Photos and Text by Andrew Susani and Andrew Wheeler
|Hook||Gamakatsu B10S or Mustad 34007 size 4|
|Thread||6/0 White or colour to match body|
|Body||Crystal chenille or dubbed rabbit fur|
|Eyes||Burnt and painted 50lb mono|
|Mouth Parts||Small bunch of rabbit fur|
|Legs||Palmered saddle hackle|
|Back||Polafibre or a similar fine, tapered hair (with a drop of supa-glue)|
I have never been entirely happy with the way prawn and shrimps have been portrayed by fly tiers. While I am not saying that these patterns don't work, I just felt that there had to be a better way to represent a prawn. With this in mind, I set out to create a good prawn pattern that would hopefully increase my productivity in the local estuaries. This pattern was created over a series of trips to a lightly fished estuary called Lake Curalo in the middle of Eden, my home town. Over summer a few years ago, this pattern caught a number of bream here and was a good choice to present to visibly feeding bream. I have done well with plain white coloured flies, but a light tan or olive is a much more realistic prawn or shrimp colour. I have deliberately gone into a lot of detail when explaining the steps, with photos for each stage. It is not as complicated as it seems!
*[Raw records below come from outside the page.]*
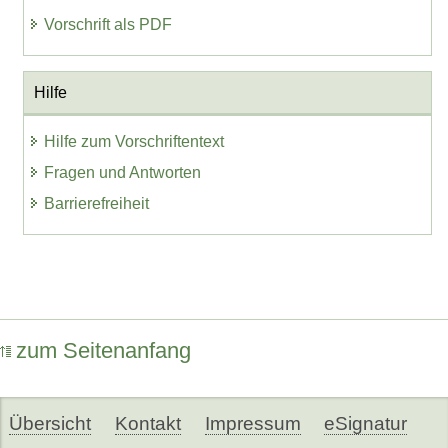
Vorschrift als PDF
Hilfe
Hilfe zum Vorschriftentext
Fragen und Antworten
Barrierefreiheit
zum Seitenanfang
Übersicht
Kontakt
Impressum
eSignatur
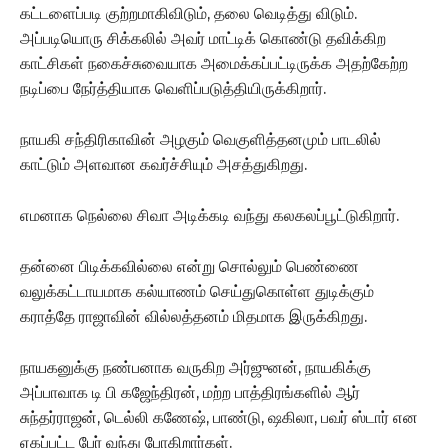
கட்டளைப்படி குற்றமாகிவிடும், தலை வெடித்து விடும்.
அப்படியொரு சிக்கலில் அவர் மாட்டிக் கொண்டு தவிக்கிற
காட்சிகள் நகைச்சுவையாக அமைக்கப்பட்டிருக்க அதற்கேற்ற
நடிப்பை நேர்த்தியாக வெளிப்படுத்தியிருக்கிறார்.
நாயகி சந்திரிகாவின் அழகும் வெகுளித்தனமும் பாடலில்
காட்டும் அளவான கவர்ச்சியும் அசத்துகிறது.
எமனாக நெல்லை சிவா அடிக்கடி வந்து கலகலப்பூட்டுகிறார்.
தன்னை பிடிக்கவில்லை என்று சொல்லும் பெண்ணை
வலுக்கட்டாயமாக கல்யாணம் செய்துகொள்ள துடிக்கும்
கராத்தே ராஜாவின் வில்லத்தனம் மிதமாக இருக்கிறது.
நாயகனுக்கு நண்பனாக வருகிற அர்ஜுனன், நாயகிக்கு
அப்பாவாக டி பி கஜேந்திரன், மற்ற பாத்திரங்களில் ஆர்
சுந்தர்ராஜன், டெல்லி கணேஷ், பாண்டு, ஷகிலா, பவர் ஸ்டார் என
ஏகப்பட்ட பேர் வந்து போகிறார்கள்.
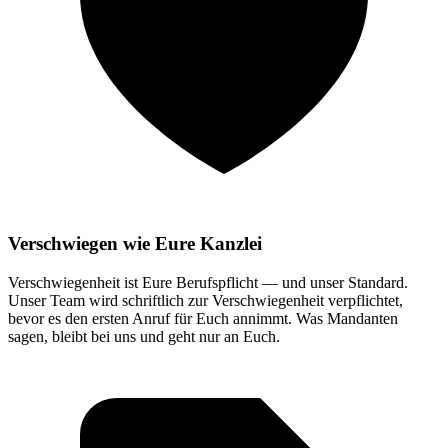
Verschwiegen wie Eure Kanzlei
Verschwiegenheit ist Eure Berufspflicht — und unser Standard.
Unser Team wird schriftlich zur Verschwiegenheit verpflichtet,
bevor es den ersten Anruf für Euch annimmt. Was Mandanten
sagen, bleibt bei uns und geht nur an Euch.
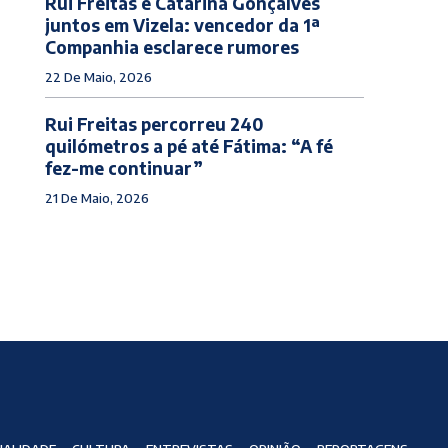
Rui Freitas e Catarina Gonçalves
juntos em Vizela: vencedor da 1ª
Companhia esclarece rumores
22 De Maio, 2026
Rui Freitas percorreu 240
quilómetros a pé até Fátima: “A fé
fez-me continuar”
21 De Maio, 2026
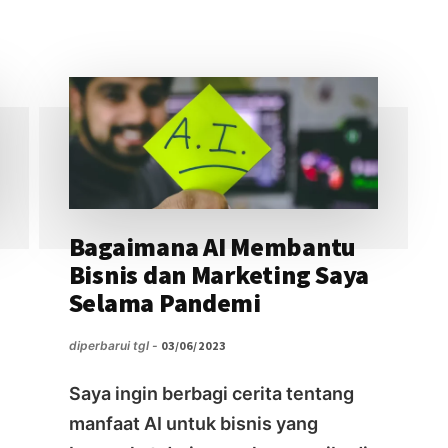
UNTUK
MENJADI
PENGUSAHA?
Bagaimana AI Membantu
Bisnis dan Marketing Saya
Selama Pandemi
diperbarui tgl -
03/06/2023
Saya ingin berbagi cerita tentang
manfaat AI untuk bisnis yang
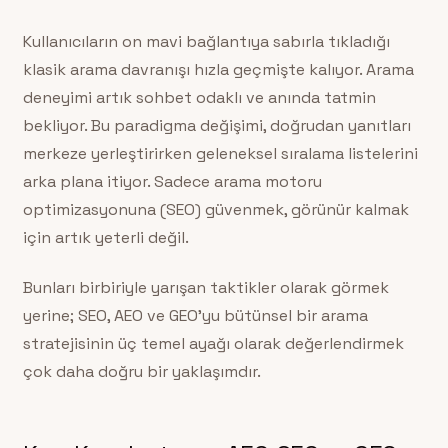
Kullanıcıların on mavi bağlantıya sabırla tıkladığı
klasik arama davranışı hızla geçmişte kalıyor. Arama
deneyimi artık sohbet odaklı ve anında tatmin
bekliyor. Bu paradigma değişimi, doğrudan yanıtları
merkeze yerleştirirken geleneksel sıralama listelerini
arka plana itiyor. Sadece arama motoru
optimizasyonuna (SEO) güvenmek, görünür kalmak
için artık yeterli değil.
Bunları birbiriyle yarışan taktikler olarak görmek
yerine; SEO, AEO ve GEO’yu bütünsel bir arama
stratejisinin üç temel ayağı olarak değerlendirmek
çok daha doğru bir yaklaşımdır.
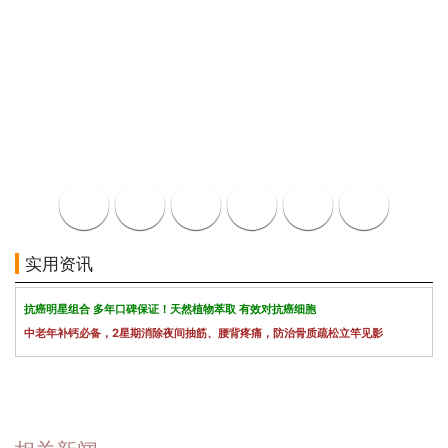
实用资讯
抗癌明星组合 多年口碑保证！天然植物萃取 有效对抗癌细胞
中老年补钙必备，2星期消除夜间抽筋、腰背疼痛，防治骨质疏松立竿见影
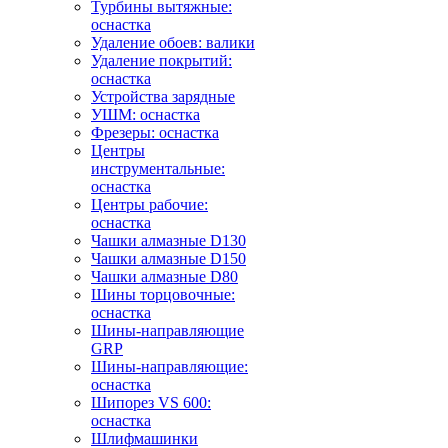
Турбины вытяжные:
оснастка
Удаление обоев: валики
Удаление покрытий:
оснастка
Устройства зарядные
УШМ: оснастка
Фрезеры: оснастка
Центры
инструментальные:
оснастка
Центры рабочие:
оснастка
Чашки алмазные D130
Чашки алмазные D150
Чашки алмазные D80
Шины торцовочные:
оснастка
Шины-направляющие
GRP
Шины-направляющие:
оснастка
Шипорез VS 600:
оснастка
Шлифмашинки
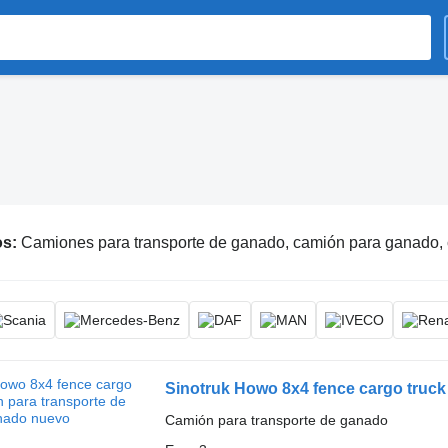
os:
Camiones para transporte de ganado, camión para ganado,
Sinotruk Howo 8x4 fence cargo truck
Camión para transporte de ganado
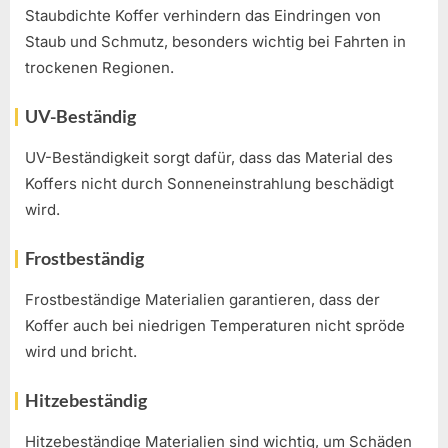
Staubdichte Koffer verhindern das Eindringen von
Staub und Schmutz, besonders wichtig bei Fahrten in
trockenen Regionen.
UV-Beständig
UV-Beständigkeit sorgt dafür, dass das Material des
Koffers nicht durch Sonneneinstrahlung beschädigt
wird.
Frostbeständig
Frostbeständige Materialien garantieren, dass der
Koffer auch bei niedrigen Temperaturen nicht spröde
wird und bricht.
Hitzebeständig
Hitzebeständige Materialien sind wichtig, um Schäden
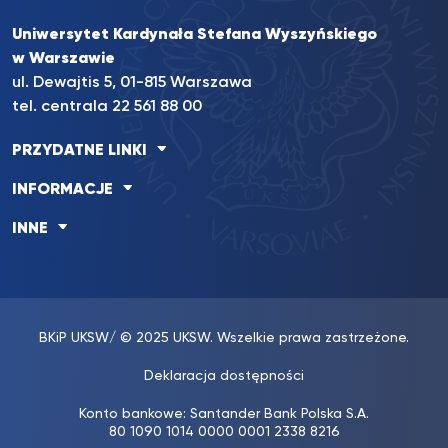
Uniwersytet Kardynała Stefana Wyszyńskiego
w Warszawie
ul. Dewajtis 5, 01-815 Warszawa
tel. centrala 22 561 88 00
PRZYDATNE LINKI
INFORMACJE
INNE
BKiP UKSW
/ © 2025 UKSW. Wszelkie prawa zastrzeżone.
Deklaracja dostępności
Konto bankowe: Santander Bank Polska S.A.
80 1090 1014 0000 0001 2338 8216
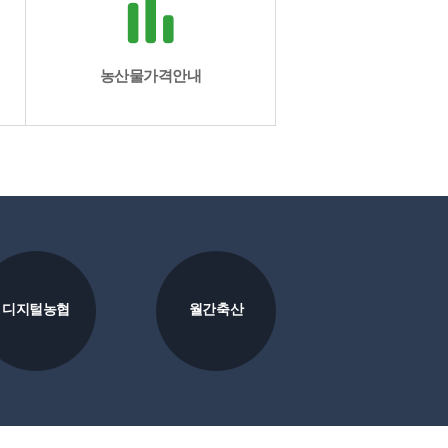
농산물가격안내
디지털농협
월간축산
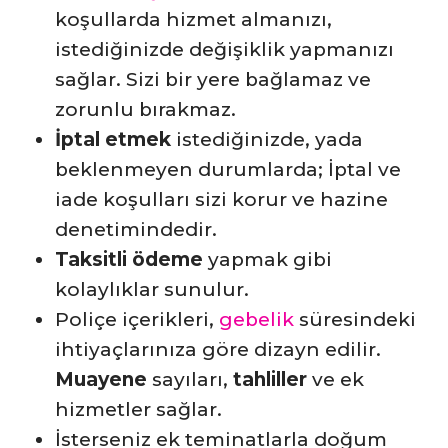
koşullarda hizmet almanızı,
istediğinizde değişiklik yapmanızı
sağlar. Sizi bir yere bağlamaz ve
zorunlu bırakmaz.
İptal etmek
istediğinizde, yada
beklenmeyen durumlarda; İptal ve
iade koşulları sizi korur ve hazine
denetimindedir.
Taksitli ödeme
yapmak gibi
kolaylıklar sunulur.
Poliçe içerikleri,
gebelik
süresindeki
ihtiyaçlarınıza göre dizayn edilir.
Muayene
sayıları,
tahliller
ve ek
hizmetler sağlar.
İsterseniz ek teminatlarla doğum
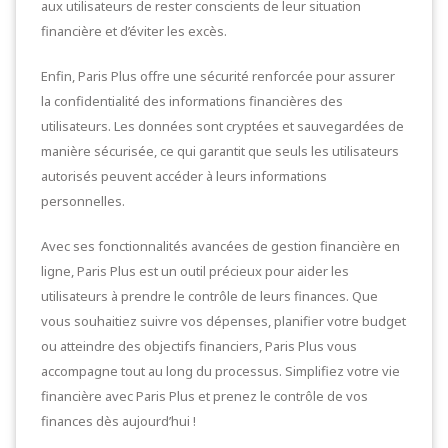
aux utilisateurs de rester conscients de leur situation
financière et d’éviter les excès.
Enfin, Paris Plus offre une sécurité renforcée pour assurer
la confidentialité des informations financières des
utilisateurs. Les données sont cryptées et sauvegardées de
manière sécurisée, ce qui garantit que seuls les utilisateurs
autorisés peuvent accéder à leurs informations
personnelles.
Avec ses fonctionnalités avancées de gestion financière en
ligne, Paris Plus est un outil précieux pour aider les
utilisateurs à prendre le contrôle de leurs finances. Que
vous souhaitiez suivre vos dépenses, planifier votre budget
ou atteindre des objectifs financiers, Paris Plus vous
accompagne tout au long du processus. Simplifiez votre vie
financière avec Paris Plus et prenez le contrôle de vos
finances dès aujourd’hui !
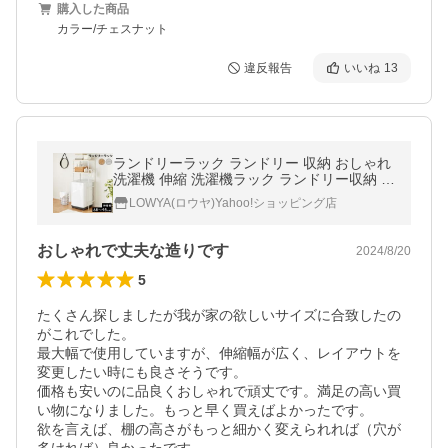
購入した商品
カラー/チェスナット
違反報告
いいね
13
ランドリーラック ランドリー 収納 おしゃれ
洗濯機 伸縮 洗濯機ラック ランドリー収納 洗
濯機収納 サニタリー収納 ロウヤ
LOWYA(ロウヤ)Yahoo!ショッピング店
おしゃれで丈夫な造りです
2024/8/20
5
たくさん探しましたが我が家の欲しいサイズに合致したの
がこれでした。

最大幅で使用していますが、伸縮幅が広く、レイアウトを
変更したい時にも良さそうです。

価格も安いのに品良くおしゃれで頑丈です。満足の高い買
い物になりました。もっと早く買えばよかったです。

欲を言えば、棚の高さがもっと細かく変えられれば（穴が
|1. Start the thread at the bend of the hook. Tie in a small bunch of rabbit fur and make sure it is angled down slightly.|
|2. Take the thread up to halfway along the shank. Take a pair of burnt mono eyes and measure them up on the hook. The eyes should extend back so that they line up with the bend of the hook.|
|3. Tie them down on top of the hook shank with loose wraps of thread, and make sure they are in position before tying them down with firm thread wraps. Stop the thread before you reach the bend of the hook so that the eyes are horizontal, and not bent around the shank.|
|4. Gently bend the eyes outward and upward so that they sick out from the body.|
|5. Take a saddle feather with fibres longer than the gape of the hook and tie this in (by the butt) on top of the wraps you have just tied the eyes down with.|
|6. Take the thread back to about 1/3 of the way back from the hook bend. Cut about 8-10cm of crystal chenille and tie this in. The reason it is tied in here is so it can be wound back to the bend, then wound back over itself to form a pronounced chest section on the prawn. If you are dubbing rabbit fur or something similar, you can start the thread anywhere, just make sure that the chest section is nice and bulky.|
|7. Wind the chenille up to the mouth parts, taking a turn in front of the eyes.|
|8. Wind the chenille back to the point where you tied it in, and secure it with a few thread wraps - do not trim it back yet though.|
|9. Take the saddle feather and palmer it through the chest section. 2 or 3 wraps is fine - if you take to many wraps you will end up with a lot of legs and the fly's stability in the water will be affected. Remember that you only need to suggest the presence of legs, so don't overdo it. Tie the hackle down and trim the remaining feather.|
|10. Trim the top of the palmered hackle so that the legs only stick out from the sides and underneath.|
|11. Take the thread up to about 3mm from the hook eye. Wind the crystal chenille evenly up towards the hook eye, and tie it down where the thread is hanging. Trim the chenille.|
|12. Take a small, thin bunch of polafibre or similar tapered hair and tie it down so that the tips extend past the mouth parts by a few millimetres. Whip finish the thread under the tag end and apply varnish to the thread wraps.|
|13. Apply a tiny drop of super glue between the eyes and pull the back down onto the glue.|
|14. Trim the tag end so that the tail has a semi-circular shape, just like that of a real prawn, and the fly is complete. If the body seems a little bulky (which is easy to do with chenille), just trim the chenille fibres back with sharp scissors.|
Bream are notorious for their short strikes, so keep the mouth parts and shell back reasonably short (so it doesn't extend too far beyond the hook bend.
If you want to weight this fly, wrap some lead wire on the shank before you start anything. Remember that this fly will swim with the hook point down, so if you are fishing weedy areas it might be better to leave it unweighted. I have tried tying it as a bendback so the hook point rides up, but the results haven't been too promising.
The most success I have had with it is on a slowly worked or inert presentation to feeding bream. I have found that if you don't spook the fish, and you can get a fly close enough to it to be noticed, it will generally be taken. I suppose that is the case with nearly all fishing situations.
I have gone away from using flash around the mouth parts, as this can work to your disadvantage in very clear water or on bright days. It would be worth having a few tied with flash for dirty or deeper water where the fish might need a bit of help finding the fly. Feelers can be added if you like, but I think size and presentation are much more important than fine details like feelers.